Election season is here and it’s time to research and prepare to vote, if you haven’t voted by mail already.
We will be bombarded by campaign mailers, television commercials, and yes, even newspaper editorials. All hoping to convince us to vote a specific way. When our landlines ring – which they rarely do these days, nine times out of ten they will be robocalls…recorded messages touting the merits of one candidate or initiative. I’ve never understood the effectiveness of those calls. I know as soon as I hear an automated message I hang-up. Actually these days I don’t even answer the house phone. Honestly, I can’t even remember the number, and don’t know if we actually have an actual landline phone.
There will be misleading information. Lies. Half-truths. And obfuscation of facts.

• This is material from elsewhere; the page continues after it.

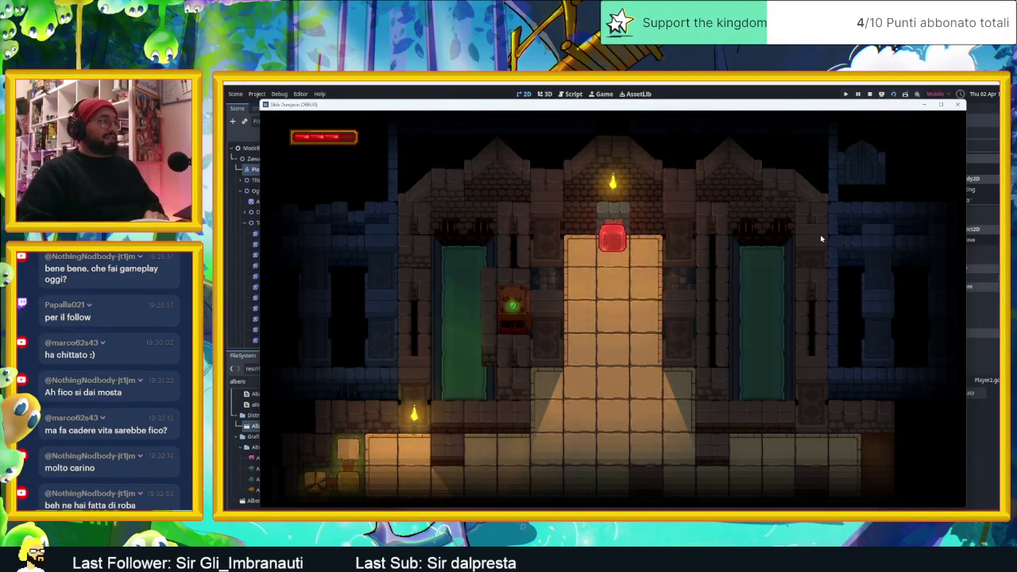
key(Down)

For example, an independent group hoping to sway your vote in the close race for State Superintendent of Public Instruction for Tom Torlakson over Marshall Tuck, calls Tuck’s education reform supporters “Wall Street.” They even created an online campaign “Marshall Tuck for Wall Street” to convince voters that he’s for “Wall Street’ not for our “kids”. By “Wall Street” I assume they mean Tuck’s Harvard Business School degree or the fact that his campaign is supported by businessmen like education reformer Eli Broad, who has over the years invested much of his own money in public charter school initiatives in an effort to promote new ideas in an education system that hasn’t worked for so many of California’s children. Wall Street is far from the truth. Tuck has led public charter schools in Los Angeles since 2002 and has been lauded for his ability to turn around high-poverty, low-performing schools.
While amused by the creativity that went into the creation of the campaign, I’m offended by its dishonesty.
Then there is Proposition 45, the initiative that will, if passed, impose on the health insurance rates of small employers the same rate regulation system that was imposed on the automobile and homeowners insurance industries. Proponents argue that the initiative is the only logical way to keep the cost of individual health insurance from growing out of control, while opponents believe it will give the elected insurance commissioner too much power. Of course, that is what we have elected an insurance commissioner to do. As it stands, the office of the Department of Insurance and the Department of Managed Health Care can review proposed rate increases, but cannot deny them. The monetary support for this initiative is also lop-sided. The opposition group, which includes hospitals, health plans, and physicians groups, has raised almost $38 million while the consumer advocate group leading the initiative has raised only about $6 million.
Two other significant initiatives on the ballot are Propositions 1 & 2 the Governor’s Water Bond and rainy day fund initiatives. I believe most of California understands the water emergency we have in this state and the need for an updated water delivery and storage infrastructure. And in case we don’t, the Governor and his supporters are spending millions of dollars on television ads to educate us on its merits. A current poll by the Public Policy Institute of California has the support of the initiatives at 58%. Of course it helps that the governor and his donors have raised almost $7 million to their opponents $71,000.
There is much to confuse even the most educated and sophisticated voter and sometimes it seems easier to just vote using the old method I’m sure we all used as students on test day when faced with multiple choice questions we had no clue how to answer: eeny meeny miny mo… But I caution you against it. Read newspaper editorials on the candidates and initiatives. Research who is supporting the initiative, who is against it, and who is funding either side. Review the arguments, both for and against, or attend a local community forum and ask your own questions of the candidates or campaign surrogates.
As Thomas Jefferson said, “An enlightened citizenry is indispensable for the proper functioning of a republic.” Become enlightened.